RECORDS PROVIDED: Begin

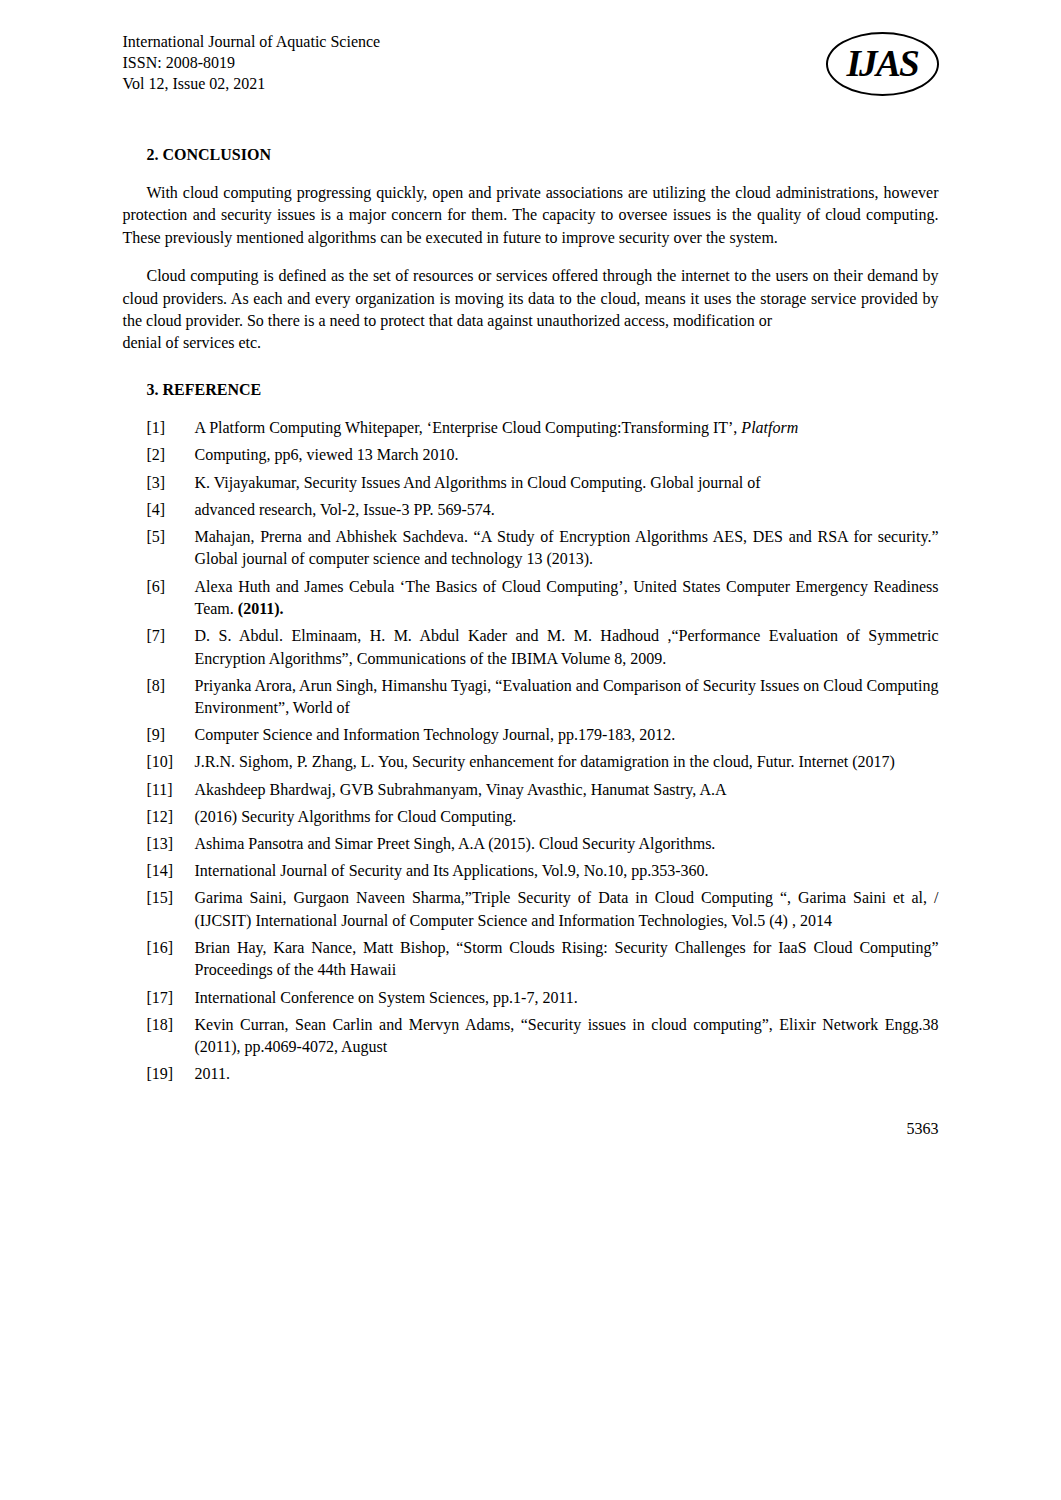International Journal of Aquatic Science
ISSN: 2008-8019
Vol 12, Issue 02, 2021
IJAS
2. CONCLUSION
With cloud computing progressing quickly, open and private associations are utilizing the cloud administrations, however protection and security issues is a major concern for them. The capacity to oversee issues is the quality of cloud computing. These previously mentioned algorithms can be executed in future to improve security over the system.
Cloud computing is defined as the set of resources or services offered through the internet to the users on their demand by cloud providers. As each and every organization is moving its data to the cloud, means it uses the storage service provided by the cloud provider. So there is a need to protect that data against unauthorized access, modification or
denial of services etc.
3. REFERENCE
A Platform Computing Whitepaper, ‘Enterprise Cloud Computing:Transforming IT’, Platform
Computing, pp6, viewed 13 March 2010.
K. Vijayakumar, Security Issues And Algorithms in Cloud Computing. Global journal of
advanced research, Vol-2, Issue-3 PP. 569-574.
Mahajan, Prerna and Abhishek Sachdeva. “A Study of Encryption Algorithms AES, DES and RSA for security.” Global journal of computer science and technology 13 (2013).
Alexa Huth and James Cebula ‘The Basics of Cloud Computing’, United States Computer Emergency Readiness Team. (2011).
D. S. Abdul. Elminaam, H. M. Abdul Kader and M. M. Hadhoud ,“Performance Evaluation of Symmetric Encryption Algorithms”, Communications of the IBIMA Volume 8, 2009.
Priyanka Arora, Arun Singh, Himanshu Tyagi, “Evaluation and Comparison of Security Issues on Cloud Computing Environment”, World of
Computer Science and Information Technology Journal, pp.179-183, 2012.
J.R.N. Sighom, P. Zhang, L. You, Security enhancement for datamigration in the cloud, Futur. Internet (2017)
Akashdeep Bhardwaj, GVB Subrahmanyam, Vinay Avasthic, Hanumat Sastry, A.A
(2016) Security Algorithms for Cloud Computing.
Ashima Pansotra and Simar Preet Singh, A.A (2015). Cloud Security Algorithms.
International Journal of Security and Its Applications, Vol.9, No.10, pp.353-360.
Garima Saini, Gurgaon Naveen Sharma,”Triple Security of Data in Cloud Computing “, Garima Saini et al, / (IJCSIT) International Journal of Computer Science and Information Technologies, Vol.5 (4) , 2014
Brian Hay, Kara Nance, Matt Bishop, “Storm Clouds Rising: Security Challenges for IaaS Cloud Computing” Proceedings of the 44th Hawaii
International Conference on System Sciences, pp.1-7, 2011.
Kevin Curran, Sean Carlin and Mervyn Adams, “Security issues in cloud computing”, Elixir Network Engg.38 (2011), pp.4069-4072, August
2011.
5363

RECORDS PROVIDED: End

DESCRIPTION OF THE TASK — Give again exactly, and only, the lines above starting at the one with "2. CONCLUSION" and ending at the one with "With cloud computing".

RESULT FOR THIS EXERCISE —
2. CONCLUSION
With cloud computing progressing quickly, open and private associations are utilizing the cloud administrations, however protection and security issues is a major concern for them. The capacity to oversee issues is the quality of cloud computing. These previously mentioned algorithms can be executed in future to improve security over the system.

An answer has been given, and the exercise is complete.